People don’t talk about depression. They don’t talk about anxiety. It’s too messy. I get that. I also get that the internet does not need my words regarding the subject. But I need to write them. I need people to understand what it feels like. I’ve struggled with depression and anxiety before.  I’ve had the moments where I felt like driving my car into oncoming traffic. This time it’s different. This time it just feels heavy. I struggled to really recognize it at first. It felt normal to be feeling overwhelmed with all that we are dealing with. But I didn’t realize how bad it was getting until I was too far gone.

This heaviness makes it hard to breathe. It makes it hard to function. I have so much on my plate that I just keep putting one foot in front of the other. Get up, go to work, go to school, go back to work, go home, smile and nod, go to bed, start again … But I don’t feel anything … but numb. When I do feel something, I feel it so dramatically, so intensely, so disproportionately that it scares everyone around me.

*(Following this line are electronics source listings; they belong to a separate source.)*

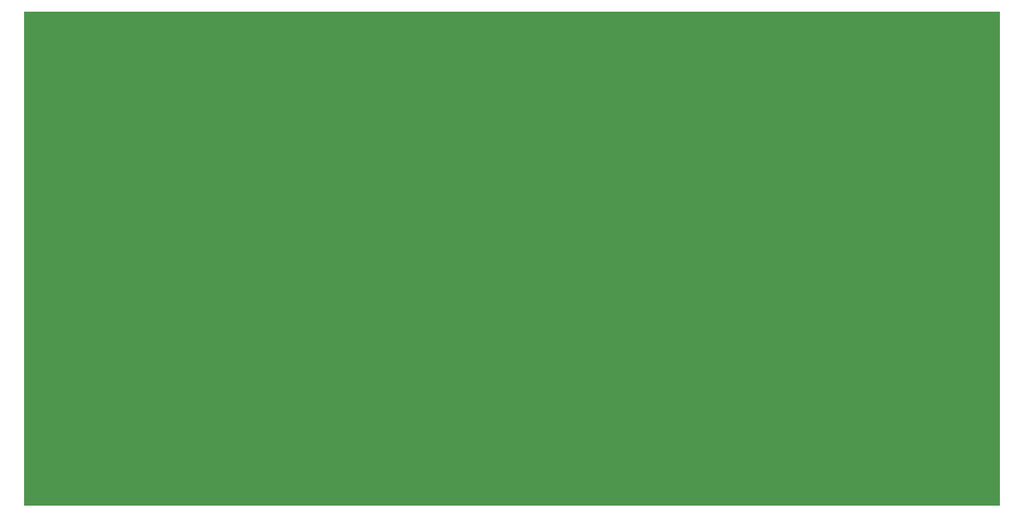
<source format=gbr>
%TF.GenerationSoftware,Altium Limited,Altium Designer,25.3.3 (18)*%
G04 Layer_Physical_Order=2*
G04 Layer_Color=16711680*
%FSLAX45Y45*%
%MOMM*%
%TF.SameCoordinates,353F5620-1D28-4D42-8852-8A651C39F608*%
%TF.FilePolarity,Positive*%
%TF.FileFunction,Copper,L2,Bot,Signal*%
%TF.Part,Single*%
G01*
G75*
%TA.AperFunction,ViaPad*%
%ADD10C,1.50000*%
G36*
X16953000Y5334000D02*
X4953000D01*
Y11419000D01*
X16953000D01*
Y5334000D01*
D02*
G37*
D10*
X10953000Y6172200D02*
D03*
%TF.MD5,60c959afc272f9594a4cf4e38fba5157*%
M02*

</source>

I worry constantly. But this time is different… I know the problems are there. I know there are decisions to be made, things to do and I. just. Don’t. care.

I’m tired. Tired of feeling anything and everything…just tired.

That’s messy isn’t it? It’s hard. No one wants to hear it. We all know it’s out there but we just want people to grin and bear it. We want them to smile and nod because that is comfortable to us.

After a really bad day this week, someone made the comment to me that every day is a good day for them. Regardless of their struggles, they choose to make it a great day. I wish it was that easy for me. But it’s not and no matter how well-meaning you are trying to be, your telling me about how awesome you are does nothing for me, except make me feel guilt about not being as good as you. So I want to be the voice that tells people it’s okay to not be okay. It’s okay to be tired, to be scared, to be done … but I also want to be the voice that tells people it will get better. I haven’t figured out how yet, but I believe it has to be.

Somehow in the messiness of this life I’ve lost me. But I am going to find myself again, I’m going to find my way back and I’m going to be better than I was before and once I’m back I’m going to spend my life telling people that it does get better and that even when it doesn’t you are still going to be okay.